Ainsi, si la personne est le fondement de la dignité humaine elle n’est pas l’absolu » (2000), c’est dans le « Nous » que le « Je » se développe. L’Homme ne peut se sauver seul. Il doit participer à la transformation du monde en s’engageant dans des communautés qui « veulent se dévouer » à l’Esprit.

Se dévouer à l’Esprit signifie entreprendre des actions concrètes pour sauver ou libérer la dignité de l’Homme. Les occasions ne manquent pas à ce sujet. Il suffit de sortir de soi un instant pour voir la souffrance des Hommes. L’accès à l’eau potable, l’éducation, le droit de travailler, etc… sont autant de causes qui justifient la sortie du moi individuel égocentrique et bourgeois que la société capitaliste à façonner en nous et l’adhésion raisonnée à des communautés de pratiques transformatrices.

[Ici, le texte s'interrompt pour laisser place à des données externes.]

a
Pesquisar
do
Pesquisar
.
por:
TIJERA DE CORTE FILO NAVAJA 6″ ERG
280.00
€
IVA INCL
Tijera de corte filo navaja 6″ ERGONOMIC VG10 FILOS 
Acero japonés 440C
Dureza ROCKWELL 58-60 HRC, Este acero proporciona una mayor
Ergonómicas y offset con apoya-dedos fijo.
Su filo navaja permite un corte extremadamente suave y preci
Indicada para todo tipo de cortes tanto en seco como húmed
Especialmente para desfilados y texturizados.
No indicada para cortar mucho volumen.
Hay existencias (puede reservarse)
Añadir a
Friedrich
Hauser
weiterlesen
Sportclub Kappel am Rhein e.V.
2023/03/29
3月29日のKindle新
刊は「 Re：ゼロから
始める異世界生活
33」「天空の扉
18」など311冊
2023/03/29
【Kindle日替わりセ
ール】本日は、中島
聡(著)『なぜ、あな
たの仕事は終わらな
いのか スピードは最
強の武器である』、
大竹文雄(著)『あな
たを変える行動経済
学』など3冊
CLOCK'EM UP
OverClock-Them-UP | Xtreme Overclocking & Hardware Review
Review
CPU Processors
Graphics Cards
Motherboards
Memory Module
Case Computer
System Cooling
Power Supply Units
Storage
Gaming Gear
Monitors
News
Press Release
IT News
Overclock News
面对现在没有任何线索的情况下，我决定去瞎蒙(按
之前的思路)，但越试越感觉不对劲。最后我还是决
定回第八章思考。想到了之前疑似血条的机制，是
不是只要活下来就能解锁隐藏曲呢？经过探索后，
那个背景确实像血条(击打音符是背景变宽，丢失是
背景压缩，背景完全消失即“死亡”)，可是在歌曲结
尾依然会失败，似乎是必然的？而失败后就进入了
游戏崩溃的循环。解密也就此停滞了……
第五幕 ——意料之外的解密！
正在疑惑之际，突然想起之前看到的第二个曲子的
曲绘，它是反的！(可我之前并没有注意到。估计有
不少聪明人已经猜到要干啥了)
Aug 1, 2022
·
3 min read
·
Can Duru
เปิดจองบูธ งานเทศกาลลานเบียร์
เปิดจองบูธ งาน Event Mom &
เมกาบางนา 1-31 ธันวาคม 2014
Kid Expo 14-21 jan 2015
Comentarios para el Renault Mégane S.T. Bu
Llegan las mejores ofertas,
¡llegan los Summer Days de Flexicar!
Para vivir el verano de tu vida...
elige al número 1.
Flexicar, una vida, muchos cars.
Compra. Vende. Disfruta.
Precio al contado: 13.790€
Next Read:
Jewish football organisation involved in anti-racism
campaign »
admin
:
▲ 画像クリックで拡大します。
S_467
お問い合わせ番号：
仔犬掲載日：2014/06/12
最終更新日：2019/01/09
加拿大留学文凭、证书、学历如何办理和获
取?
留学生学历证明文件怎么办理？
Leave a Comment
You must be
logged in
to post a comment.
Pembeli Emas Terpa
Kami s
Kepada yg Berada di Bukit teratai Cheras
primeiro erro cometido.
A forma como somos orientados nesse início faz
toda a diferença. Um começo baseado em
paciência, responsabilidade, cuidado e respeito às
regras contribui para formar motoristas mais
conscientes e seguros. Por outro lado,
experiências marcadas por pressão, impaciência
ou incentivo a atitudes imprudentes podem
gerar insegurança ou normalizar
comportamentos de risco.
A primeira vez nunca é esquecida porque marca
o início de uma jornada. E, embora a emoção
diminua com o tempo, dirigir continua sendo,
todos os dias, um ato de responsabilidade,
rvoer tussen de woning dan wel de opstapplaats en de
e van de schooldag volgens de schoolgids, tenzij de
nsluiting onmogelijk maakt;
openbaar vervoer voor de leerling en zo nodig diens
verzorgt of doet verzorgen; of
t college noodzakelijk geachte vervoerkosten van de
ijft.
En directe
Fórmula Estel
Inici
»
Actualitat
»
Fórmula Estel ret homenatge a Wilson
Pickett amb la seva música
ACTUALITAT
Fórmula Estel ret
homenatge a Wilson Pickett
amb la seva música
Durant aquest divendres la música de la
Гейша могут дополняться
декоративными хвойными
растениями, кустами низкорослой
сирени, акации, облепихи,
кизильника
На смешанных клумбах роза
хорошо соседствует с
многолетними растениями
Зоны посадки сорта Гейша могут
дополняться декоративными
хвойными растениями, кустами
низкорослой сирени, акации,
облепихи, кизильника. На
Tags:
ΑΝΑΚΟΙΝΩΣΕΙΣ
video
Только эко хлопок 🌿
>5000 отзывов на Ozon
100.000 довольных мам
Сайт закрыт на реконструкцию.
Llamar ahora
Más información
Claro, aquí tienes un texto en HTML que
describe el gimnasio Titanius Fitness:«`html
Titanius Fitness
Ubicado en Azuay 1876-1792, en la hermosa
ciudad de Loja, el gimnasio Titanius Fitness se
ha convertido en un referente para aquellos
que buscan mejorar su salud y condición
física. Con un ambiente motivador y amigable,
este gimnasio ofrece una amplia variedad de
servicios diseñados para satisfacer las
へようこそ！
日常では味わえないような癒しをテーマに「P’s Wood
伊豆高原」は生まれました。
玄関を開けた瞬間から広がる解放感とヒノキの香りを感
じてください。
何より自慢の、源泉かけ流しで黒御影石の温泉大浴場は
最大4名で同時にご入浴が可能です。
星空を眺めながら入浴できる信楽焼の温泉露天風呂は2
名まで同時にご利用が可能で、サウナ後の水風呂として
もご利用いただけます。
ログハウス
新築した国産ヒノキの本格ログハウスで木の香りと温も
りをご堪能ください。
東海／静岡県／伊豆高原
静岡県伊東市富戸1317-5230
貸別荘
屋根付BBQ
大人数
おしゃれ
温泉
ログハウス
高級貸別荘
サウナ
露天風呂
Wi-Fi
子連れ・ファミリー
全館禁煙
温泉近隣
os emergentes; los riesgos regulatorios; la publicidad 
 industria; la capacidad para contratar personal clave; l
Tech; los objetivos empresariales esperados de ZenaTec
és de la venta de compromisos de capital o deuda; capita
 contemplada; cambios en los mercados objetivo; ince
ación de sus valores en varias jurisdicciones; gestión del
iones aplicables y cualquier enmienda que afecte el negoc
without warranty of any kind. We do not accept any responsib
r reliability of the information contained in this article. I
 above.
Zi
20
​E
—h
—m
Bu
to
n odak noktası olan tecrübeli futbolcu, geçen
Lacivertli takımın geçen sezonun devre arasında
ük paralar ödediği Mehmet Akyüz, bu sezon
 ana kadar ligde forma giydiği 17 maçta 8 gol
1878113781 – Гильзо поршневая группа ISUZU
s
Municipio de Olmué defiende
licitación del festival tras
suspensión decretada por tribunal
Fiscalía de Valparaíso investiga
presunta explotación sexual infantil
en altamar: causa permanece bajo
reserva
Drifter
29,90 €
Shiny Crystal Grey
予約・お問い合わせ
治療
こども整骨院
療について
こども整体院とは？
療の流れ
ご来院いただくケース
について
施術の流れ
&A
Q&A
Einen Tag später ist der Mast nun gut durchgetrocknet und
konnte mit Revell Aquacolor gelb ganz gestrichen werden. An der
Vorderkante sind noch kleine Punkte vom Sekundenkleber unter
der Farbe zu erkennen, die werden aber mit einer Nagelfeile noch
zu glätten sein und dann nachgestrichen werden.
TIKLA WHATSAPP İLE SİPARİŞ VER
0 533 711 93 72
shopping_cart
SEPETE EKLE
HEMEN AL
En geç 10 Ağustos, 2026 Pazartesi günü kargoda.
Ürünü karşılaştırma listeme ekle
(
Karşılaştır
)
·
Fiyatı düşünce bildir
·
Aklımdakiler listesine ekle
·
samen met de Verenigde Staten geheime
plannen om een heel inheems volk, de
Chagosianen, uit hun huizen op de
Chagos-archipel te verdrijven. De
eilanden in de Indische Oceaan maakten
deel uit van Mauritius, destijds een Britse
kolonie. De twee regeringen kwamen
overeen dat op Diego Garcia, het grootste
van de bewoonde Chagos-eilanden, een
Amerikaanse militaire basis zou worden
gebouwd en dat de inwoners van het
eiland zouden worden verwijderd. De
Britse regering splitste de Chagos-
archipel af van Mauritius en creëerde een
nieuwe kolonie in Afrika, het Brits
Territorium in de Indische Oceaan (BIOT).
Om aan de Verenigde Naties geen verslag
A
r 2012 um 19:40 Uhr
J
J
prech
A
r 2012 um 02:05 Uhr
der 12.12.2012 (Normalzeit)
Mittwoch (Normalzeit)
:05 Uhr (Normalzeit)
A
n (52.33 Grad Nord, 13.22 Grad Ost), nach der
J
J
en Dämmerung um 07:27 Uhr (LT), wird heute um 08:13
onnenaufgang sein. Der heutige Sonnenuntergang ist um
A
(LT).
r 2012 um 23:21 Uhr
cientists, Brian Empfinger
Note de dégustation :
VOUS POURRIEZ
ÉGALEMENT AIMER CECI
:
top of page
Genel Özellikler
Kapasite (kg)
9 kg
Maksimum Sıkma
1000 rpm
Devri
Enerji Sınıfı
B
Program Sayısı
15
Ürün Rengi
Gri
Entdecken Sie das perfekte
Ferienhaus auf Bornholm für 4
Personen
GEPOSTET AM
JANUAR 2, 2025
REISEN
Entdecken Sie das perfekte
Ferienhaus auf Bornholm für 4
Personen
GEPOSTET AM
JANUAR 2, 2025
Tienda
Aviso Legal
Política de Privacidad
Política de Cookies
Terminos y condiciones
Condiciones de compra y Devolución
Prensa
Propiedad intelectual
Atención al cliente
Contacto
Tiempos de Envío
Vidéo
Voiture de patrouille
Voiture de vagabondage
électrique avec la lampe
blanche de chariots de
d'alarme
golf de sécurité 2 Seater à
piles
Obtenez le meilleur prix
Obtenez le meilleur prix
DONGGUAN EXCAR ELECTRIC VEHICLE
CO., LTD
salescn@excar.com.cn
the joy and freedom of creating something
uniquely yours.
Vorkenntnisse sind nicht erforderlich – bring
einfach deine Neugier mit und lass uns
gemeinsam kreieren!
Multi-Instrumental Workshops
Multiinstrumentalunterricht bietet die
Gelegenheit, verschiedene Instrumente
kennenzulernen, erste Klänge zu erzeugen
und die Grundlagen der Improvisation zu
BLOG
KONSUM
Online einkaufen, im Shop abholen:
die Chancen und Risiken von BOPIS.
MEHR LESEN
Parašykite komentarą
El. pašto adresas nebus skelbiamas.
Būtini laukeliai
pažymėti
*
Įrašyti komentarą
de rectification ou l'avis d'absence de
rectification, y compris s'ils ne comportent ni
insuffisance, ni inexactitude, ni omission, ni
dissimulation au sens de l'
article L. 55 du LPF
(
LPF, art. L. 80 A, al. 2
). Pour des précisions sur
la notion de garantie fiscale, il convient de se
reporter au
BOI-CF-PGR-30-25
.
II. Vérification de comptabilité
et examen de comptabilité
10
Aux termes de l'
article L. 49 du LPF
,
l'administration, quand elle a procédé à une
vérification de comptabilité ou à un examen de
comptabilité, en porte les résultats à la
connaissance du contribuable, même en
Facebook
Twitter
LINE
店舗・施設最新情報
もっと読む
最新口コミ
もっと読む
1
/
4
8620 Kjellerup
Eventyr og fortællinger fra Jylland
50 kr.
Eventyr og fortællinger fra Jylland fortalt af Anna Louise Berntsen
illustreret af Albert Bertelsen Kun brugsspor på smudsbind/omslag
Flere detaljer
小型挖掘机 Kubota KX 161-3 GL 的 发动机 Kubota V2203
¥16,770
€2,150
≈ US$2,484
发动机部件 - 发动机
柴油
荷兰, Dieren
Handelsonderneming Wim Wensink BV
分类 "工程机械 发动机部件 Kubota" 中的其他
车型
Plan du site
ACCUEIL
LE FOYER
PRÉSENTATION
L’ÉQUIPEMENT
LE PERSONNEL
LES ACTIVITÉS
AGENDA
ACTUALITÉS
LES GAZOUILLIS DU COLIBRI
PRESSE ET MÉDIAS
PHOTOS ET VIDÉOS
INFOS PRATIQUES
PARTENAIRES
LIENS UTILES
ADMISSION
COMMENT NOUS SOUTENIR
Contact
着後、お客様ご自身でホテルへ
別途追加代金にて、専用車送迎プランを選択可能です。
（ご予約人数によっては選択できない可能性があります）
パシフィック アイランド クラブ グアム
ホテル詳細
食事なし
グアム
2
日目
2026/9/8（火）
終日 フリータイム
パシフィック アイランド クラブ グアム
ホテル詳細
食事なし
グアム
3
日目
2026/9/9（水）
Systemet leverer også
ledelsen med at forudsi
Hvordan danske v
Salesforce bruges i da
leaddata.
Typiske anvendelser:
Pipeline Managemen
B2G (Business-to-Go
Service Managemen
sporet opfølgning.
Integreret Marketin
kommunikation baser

C’est en répondant à ces deux exigences que l’Homme accède à une vie profonde. L’ascèse personnaliste consiste à pratiquer « des temps de dégagement réflexif et des temps d’engagement communautaire » (1966)

Dans son essai « Communisme, anarchie et personnalisme » (1966), Emmanuel Mounier, propose par ailleurs, une réflexion intéressante sur l’autorité. Sa doctrine s’appuie sur les travaux d’un théologien chrétien : Laberthonnière (1860 – 1932). Il semble qu’elle ait par la suite largement inspiré la doctrine chrétienne de l’autorité. Si la société était composée d’Hommes justes, il n’y aurait pas besoin d’autorité. Mais les êtres humains naissent inachevés : ce sont des êtres en devenir. Ils ont besoin d’un appui pour développer leur humanité. C’est précisément cet inachèvement, qui, selon Mounier, fonde et légitime l’autorité.

L’autorité a deux fonctions : rendre les Hommes meilleurs et préserver le bien commun. L’autorité n’est pas le pouvoir. Elle ne doit en aucun aliéner la liberté d’autrui mais l’aider à grandir. Celui qui occupe une position d’autorité est donc un « servant » (Laberthonnière, 1955). Il est au service de l’Autre. Il est là pour l’aider à se rapprocher de sa nature divine.

L’autorité qu’il faut donc mettre en œuvre est un acte d’amour qui passe par l’attention qu’on accorde à autrui pour l’orienter vers le Bien. Cela passe par le respect de sa dignité en tant que personne différenciée et la capacité à créer un cadre social qui facilite son épanouissement.

L’autorité ne peut – être au service d’elle-même, sous peine de devenir autoritarisme. Elle est inspirée par des valeurs supérieures qui dépassent le seul individu. Concrètement, cela se traduit par un comportement d’exemplarité. Dans le cas contraire, quand l’autorité est caprice totalitaire, il convient de lui résister, voire de lui désobéir.